What you have to do: Restate word for word, and only, the lines that extend from the line containing "text [148, 1052, 1093, 1056]" through the end of the records below.

Stored data entries:
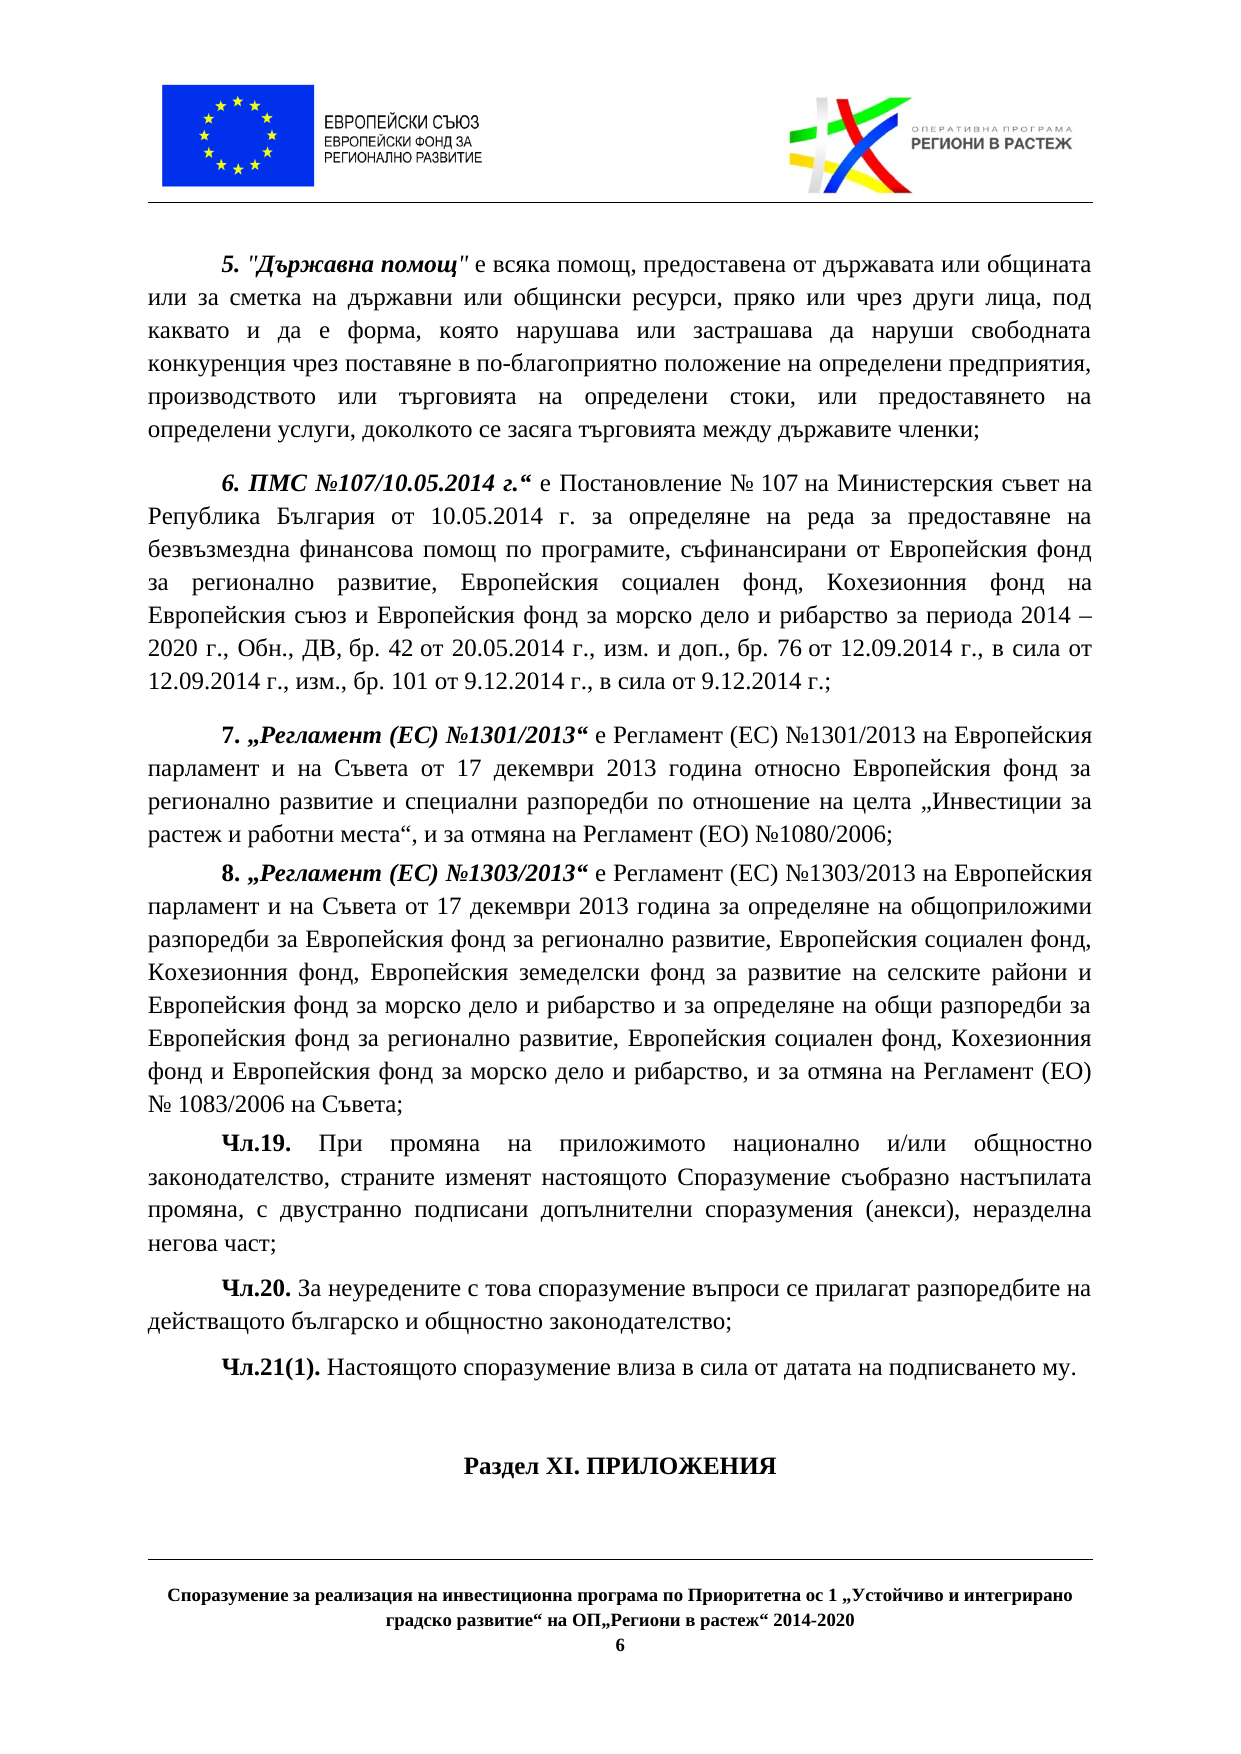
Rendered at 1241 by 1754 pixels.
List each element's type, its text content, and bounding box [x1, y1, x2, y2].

text 8. „Регламент (ЕС) №1303/2013“ е Регламент (ЕС) №1303/2013 на Европейския парламент и на Съвета от 17 декември 2013 година за определяне на общоприложими разпоредби за Европейския фонд за регионално развитие, Европейския социален фонд, Кохезионния фонд, Европейския земеделски фонд за развитие на селските райони и Европейския фонд за морско дело и рибарство и за определяне на общи разпоредби за Европейския фонд за регионално развитие, Европейския социален фонд, Кохезионния фонд и Европейския фонд за морско дело и рибарство, и за отмяна на Регламент (ЕО) № 1083/2006 на Съвета; [148, 858, 1093, 891]
text 8. „Регламент (ЕС) №1303/2013“ е Регламент (ЕС) №1303/2013 на Европейския парламент и на Съвета от 17 декември 2013 година за определяне на общоприложими разпоредби за Европейския фонд за регионално развитие, Европейския социален фонд, Кохезионния фонд, Европейския земеделски фонд за развитие на селските райони и Европейския фонд за морско дело и рибарство и за определяне на общи разпоредби за Европейския фонд за регионално развитие, Европейския социален фонд, Кохезионния фонд и Европейския фонд за морско дело и рибарство, и за отмяна на Регламент (ЕО) № 1083/2006 на Съвета; [148, 1085, 1093, 1118]
text 7. „Регламент (ЕС) №1301/2013“ е Регламент (ЕС) №1301/2013 на Европейския парламент и на Съвета от 17 декември 2013 година относно Европейския фонд за регионално развитие и специални разпоредби по отношение на целта „Инвестиции за растеж и работни места“, и за отмяна на Регламент (ЕО) №1080/2006; [148, 720, 1093, 753]
list Чл.19. При промяна на приложимото национално и/или общностно законодателство, страните изменят настоящото Споразумение съобразно настъпилата промяна, с двустранно подписани допълнителни споразумения (анекси), неразделна негова част; [148, 1128, 1093, 1256]
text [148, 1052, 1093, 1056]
text Раздел XI. ПРИЛОЖЕНИЯ [148, 1451, 1093, 1480]
picture [147, 73, 510, 200]
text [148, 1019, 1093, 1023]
text Чл.21(1). Настоящото споразумение влиза в сила от датата на подписването му. [148, 1352, 1093, 1380]
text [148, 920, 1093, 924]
picture [774, 89, 1093, 200]
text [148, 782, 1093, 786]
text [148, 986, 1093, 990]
text 7. „Регламент (ЕС) №1301/2013“ е Регламент (ЕС) №1301/2013 на Европейския парламент и на Съвета от 17 декември 2013 година относно Европейския фонд за регионално развитие и специални разпоредби по отношение на целта „Инвестиции за растеж и работни места“, и за отмяна на Регламент (ЕО) №1080/2006; [148, 814, 1093, 848]
list Чл.20. За неуредените с това споразумение въпроси се прилагат разпоредбите на действащото българско и общностно законодателство; [148, 1273, 1093, 1335]
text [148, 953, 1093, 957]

Result of the exercise:
text [148, 1052, 1093, 1056]
text Раздел XI. ПРИЛОЖЕНИЯ [148, 1451, 1093, 1480]
picture [147, 73, 510, 200]
text [148, 1019, 1093, 1023]
text Чл.21(1). Настоящото споразумение влиза в сила от датата на подписването му. [148, 1352, 1093, 1380]
text [148, 920, 1093, 924]
picture [774, 89, 1093, 200]
text [148, 782, 1093, 786]
text [148, 986, 1093, 990]
text 7. „Регламент (ЕС) №1301/2013“ е Регламент (ЕС) №1301/2013 на Европейския парламент и на Съвета от 17 декември 2013 година относно Европейския фонд за регионално развитие и специални разпоредби по отношение на целта „Инвестиции за растеж и работни места“, и за отмяна на Регламент (ЕО) №1080/2006; [148, 814, 1093, 848]
list Чл.20. За неуредените с това споразумение въпроси се прилагат разпоредбите на действащото българско и общностно законодателство; [148, 1273, 1093, 1335]
text [148, 953, 1093, 957]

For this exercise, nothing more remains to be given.